Below are the records; count the lines that include the string "distress" and give only that number.

SUPPLIED DATA Block Start

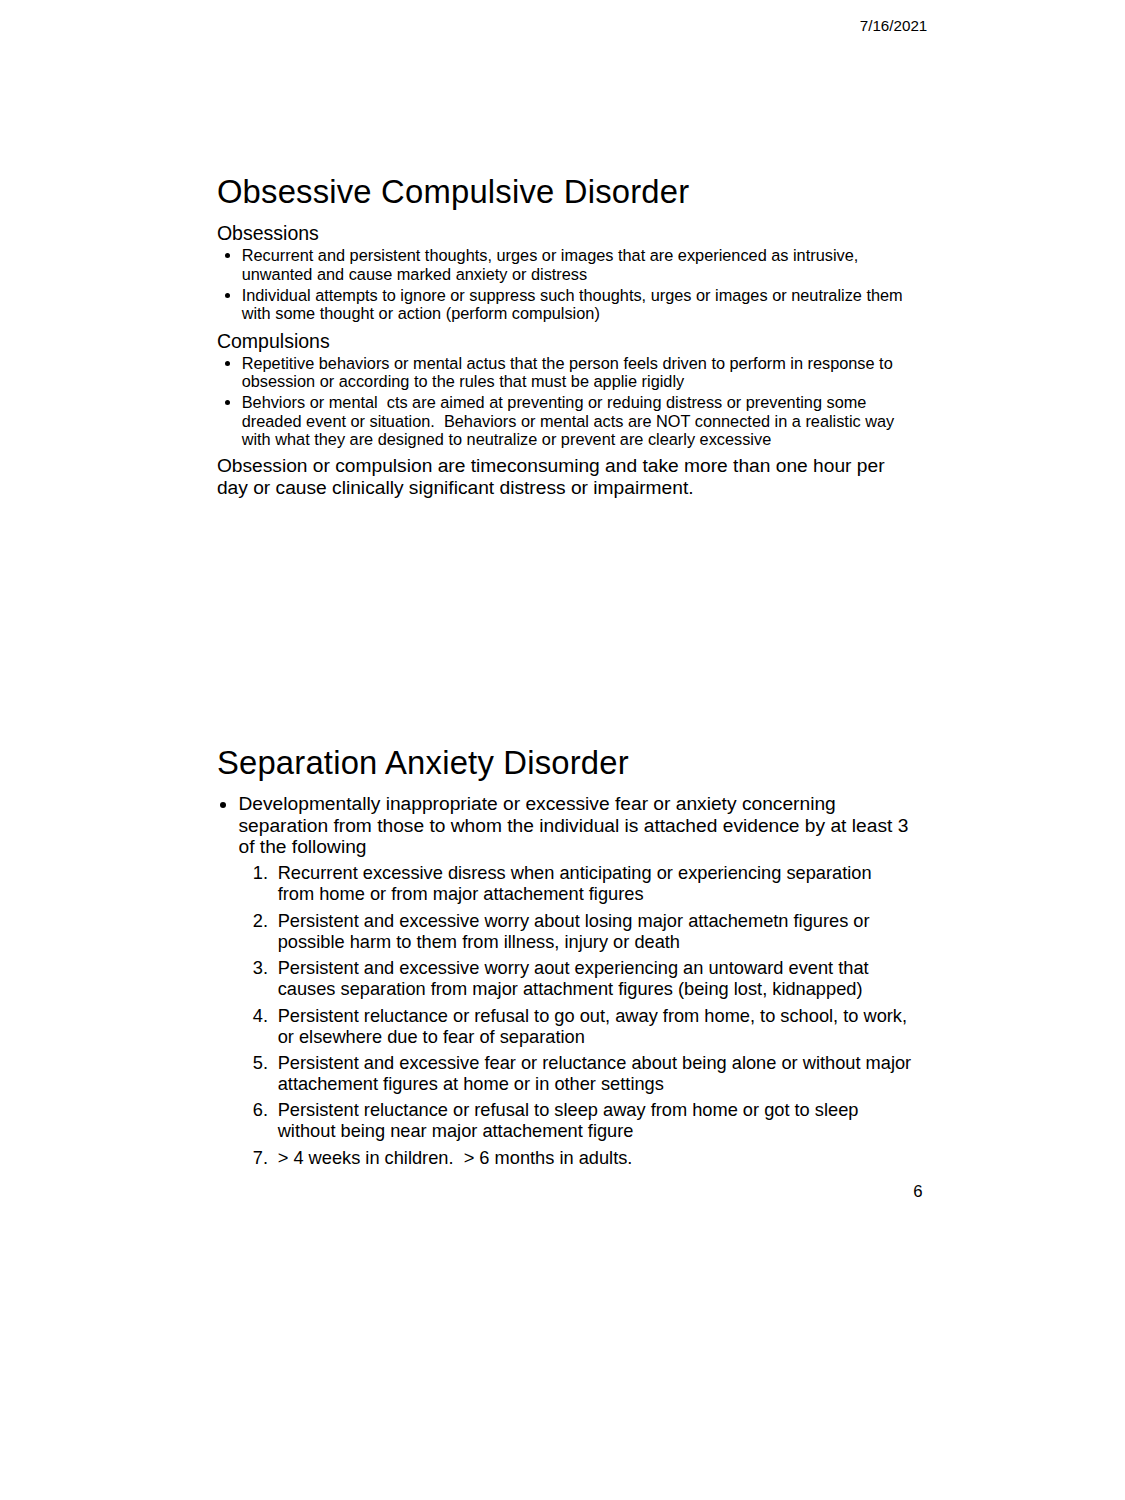7/16/2021
Obsessive Compulsive Disorder
Obsessions
Recurrent and persistent thoughts, urges or images that are experienced as intrusive, unwanted and cause marked anxiety or distress
Individual attempts to ignore or suppress such thoughts, urges or images or neutralize them with some thought or action (perform compulsion)
Compulsions
Repetitive behaviors or mental actus that the person feels driven to perform in response to obsession or according to the rules that must be applie rigidly
Behviors or mental cts are aimed at preventing or reduing distress or preventing some dreaded event or situation. Behaviors or mental acts are NOT connected in a realistic way with what they are designed to neutralize or prevent are clearly excessive
Obsession or compulsion are timeconsuming and take more than one hour per day or cause clinically significant distress or impairment.
Separation Anxiety Disorder
Developmentally inappropriate or excessive fear or anxiety concerning separation from those to whom the individual is attached evidence by at least 3 of the following
Recurrent excessive disress when anticipating or experiencing separation from home or from major attachement figures
Persistent and excessive worry about losing major attachemetn figures or possible harm to them from illness, injury or death
Persistent and excessive worry aout experiencing an untoward event that causes separation from major attachment figures (being lost, kidnapped)
Persistent reluctance or refusal to go out, away from home, to school, to work, or elsewhere due to fear of separation
Persistent and excessive fear or reluctance about being alone or without major attachement figures at home or in other settings
Persistent reluctance or refusal to sleep away from home or got to sleep without being near major attachement figure
> 4 weeks in children. > 6 months in adults.
6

SUPPLIED DATA Block End

OUTPUT: 3